One is globalisation which extends the market for good and services from the national level to the international level. Companies can now rearrange their production and marketing on a world-wide basis which favours huge companies. Some companies can take advantage of economies of scale due to high fixed costs in manufacturing or the marketing benefits of having a global brand like Coca-Cola.
The second force is the expansion of the knowledge economy. As knowledge is most often embedded in people, human capital is becoming more important as a factor of production. The development of ICTs has meant that the costs of moving information embedded in people as opposed to moving information itself have risen sharply. The costs involved in sending and receiving information have fallen thanks to technologies such as email and the Internet along with falls in the costs of long-distance phone calls and the expanding use of cellular networks. The costs of people moving have not fallen however. Commuting to work via congested city and suburban streets, for example, is at least as difficult as it was two decades ago. The increasing interest in congestion pricing in many cities around the world suggests that traffic problems are not lessening. The ever increasing relative cost of moving people would suggest that the size of the "unit of production" should be moving away from the large factory, so dominant for the last two centuries, towards more home based production, as in the period before the industrial revolution. Joel Mokyr does however add a cautionary note; "... it seems clear that the movement away from factory settings will eventually run into diminishing returns and that the locus of work will remain a mixture of work at home and work away from home". (Mokyr 2002: 155).
Brynjolfsson (1994) also sees advantages in firms being small when information is important in production.

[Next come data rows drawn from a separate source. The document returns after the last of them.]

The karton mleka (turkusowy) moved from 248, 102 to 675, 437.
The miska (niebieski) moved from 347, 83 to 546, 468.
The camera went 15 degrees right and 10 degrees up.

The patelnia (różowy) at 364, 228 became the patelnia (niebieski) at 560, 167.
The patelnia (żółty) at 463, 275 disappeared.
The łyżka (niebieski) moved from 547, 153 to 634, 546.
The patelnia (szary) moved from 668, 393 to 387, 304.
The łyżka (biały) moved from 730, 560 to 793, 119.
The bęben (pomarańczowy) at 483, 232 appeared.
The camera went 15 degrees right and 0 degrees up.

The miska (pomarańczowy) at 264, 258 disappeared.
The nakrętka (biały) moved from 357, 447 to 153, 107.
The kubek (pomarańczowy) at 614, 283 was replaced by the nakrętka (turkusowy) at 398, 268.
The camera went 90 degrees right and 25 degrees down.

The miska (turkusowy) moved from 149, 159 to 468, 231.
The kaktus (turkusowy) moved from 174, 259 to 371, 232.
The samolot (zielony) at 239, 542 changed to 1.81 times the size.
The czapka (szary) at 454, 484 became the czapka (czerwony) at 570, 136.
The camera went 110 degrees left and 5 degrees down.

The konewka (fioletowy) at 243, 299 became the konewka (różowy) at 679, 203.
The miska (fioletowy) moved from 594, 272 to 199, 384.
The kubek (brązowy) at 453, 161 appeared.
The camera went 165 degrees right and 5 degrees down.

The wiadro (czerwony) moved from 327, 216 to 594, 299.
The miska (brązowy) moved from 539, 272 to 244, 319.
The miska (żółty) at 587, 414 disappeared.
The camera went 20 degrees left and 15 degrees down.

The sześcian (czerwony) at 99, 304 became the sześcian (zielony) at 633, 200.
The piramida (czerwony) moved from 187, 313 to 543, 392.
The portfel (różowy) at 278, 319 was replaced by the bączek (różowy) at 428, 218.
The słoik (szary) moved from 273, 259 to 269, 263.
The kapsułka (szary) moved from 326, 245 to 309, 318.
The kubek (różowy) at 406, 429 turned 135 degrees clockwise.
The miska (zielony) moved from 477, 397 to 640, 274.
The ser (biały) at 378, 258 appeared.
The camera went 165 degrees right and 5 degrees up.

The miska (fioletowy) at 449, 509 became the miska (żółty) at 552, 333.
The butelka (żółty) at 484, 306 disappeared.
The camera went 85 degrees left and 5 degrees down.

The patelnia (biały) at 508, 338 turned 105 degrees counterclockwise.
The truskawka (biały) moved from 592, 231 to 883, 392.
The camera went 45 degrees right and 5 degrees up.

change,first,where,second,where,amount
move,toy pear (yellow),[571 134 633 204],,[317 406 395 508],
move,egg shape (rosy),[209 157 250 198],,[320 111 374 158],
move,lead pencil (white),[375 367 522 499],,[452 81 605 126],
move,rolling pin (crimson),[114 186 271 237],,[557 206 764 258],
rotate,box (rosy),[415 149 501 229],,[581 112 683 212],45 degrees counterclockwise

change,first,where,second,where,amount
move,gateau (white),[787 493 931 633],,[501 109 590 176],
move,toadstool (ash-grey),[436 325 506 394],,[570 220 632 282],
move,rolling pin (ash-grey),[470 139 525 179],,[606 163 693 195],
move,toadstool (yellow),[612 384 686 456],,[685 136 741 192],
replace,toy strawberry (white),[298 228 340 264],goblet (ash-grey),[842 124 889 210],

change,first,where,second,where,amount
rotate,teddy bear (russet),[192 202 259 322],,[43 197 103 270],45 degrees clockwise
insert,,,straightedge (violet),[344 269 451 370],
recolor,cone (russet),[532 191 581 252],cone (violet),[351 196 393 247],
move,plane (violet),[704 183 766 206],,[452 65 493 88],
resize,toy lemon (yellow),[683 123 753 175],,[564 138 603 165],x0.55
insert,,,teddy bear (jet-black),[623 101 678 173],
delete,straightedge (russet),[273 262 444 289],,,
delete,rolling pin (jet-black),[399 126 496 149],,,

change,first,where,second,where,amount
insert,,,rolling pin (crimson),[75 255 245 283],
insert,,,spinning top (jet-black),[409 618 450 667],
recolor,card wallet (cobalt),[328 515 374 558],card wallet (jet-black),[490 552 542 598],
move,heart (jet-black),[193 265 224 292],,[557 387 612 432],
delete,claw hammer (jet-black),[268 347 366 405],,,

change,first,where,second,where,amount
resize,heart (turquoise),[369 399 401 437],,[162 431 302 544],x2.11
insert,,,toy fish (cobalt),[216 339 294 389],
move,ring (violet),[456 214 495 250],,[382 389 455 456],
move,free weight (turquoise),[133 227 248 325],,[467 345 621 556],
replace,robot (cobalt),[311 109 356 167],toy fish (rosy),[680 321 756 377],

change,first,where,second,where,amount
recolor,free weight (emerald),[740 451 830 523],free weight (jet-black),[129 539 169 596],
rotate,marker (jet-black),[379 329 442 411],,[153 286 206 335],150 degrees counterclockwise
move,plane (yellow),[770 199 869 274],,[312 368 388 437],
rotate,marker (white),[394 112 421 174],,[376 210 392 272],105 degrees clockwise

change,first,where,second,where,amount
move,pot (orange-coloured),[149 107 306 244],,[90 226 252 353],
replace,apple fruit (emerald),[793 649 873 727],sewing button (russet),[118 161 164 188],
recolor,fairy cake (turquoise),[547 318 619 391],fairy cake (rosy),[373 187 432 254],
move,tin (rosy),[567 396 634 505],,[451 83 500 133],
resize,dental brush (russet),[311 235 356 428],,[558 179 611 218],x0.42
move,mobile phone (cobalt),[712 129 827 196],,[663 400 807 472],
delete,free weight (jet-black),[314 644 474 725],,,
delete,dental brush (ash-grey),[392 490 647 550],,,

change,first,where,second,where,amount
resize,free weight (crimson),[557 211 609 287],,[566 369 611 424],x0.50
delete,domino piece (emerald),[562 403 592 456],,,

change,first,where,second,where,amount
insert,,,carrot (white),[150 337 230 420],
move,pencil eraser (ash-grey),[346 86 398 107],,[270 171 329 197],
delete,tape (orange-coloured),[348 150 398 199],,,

In his view " ... small firms are likely to have an advantage in providing incentives, not only because it is likely to be easier to separate out and contractually reward the individual contributions, but also because agents in smaller firms have stronger incentives to make uncontractible contributions as well. ... When it is important to provide incentives for the application of information in ways that cannot be easily foreseen and incorporated into a contract small firms have a relative advantage over large firms." (Brynjolfsson 1994: 1654).
There are of course other factors at work in determining firm size. Its now easier to set up new small companies: finance is more available, costs of equipment are lower and the burden of red tape has in many countries been reduced. But all of this seems to mean the mid-sized firm in on the way out.
Brynjolfsson, Erik (1994). 'Information Assets, Technology, and Organization', "Management Science", 40(12): 1645-62.
Mokyr, Joel (2002). "The Gifts of Athena: Historical Origins of the Knowledge Economy." Princeton: Princeton University Press.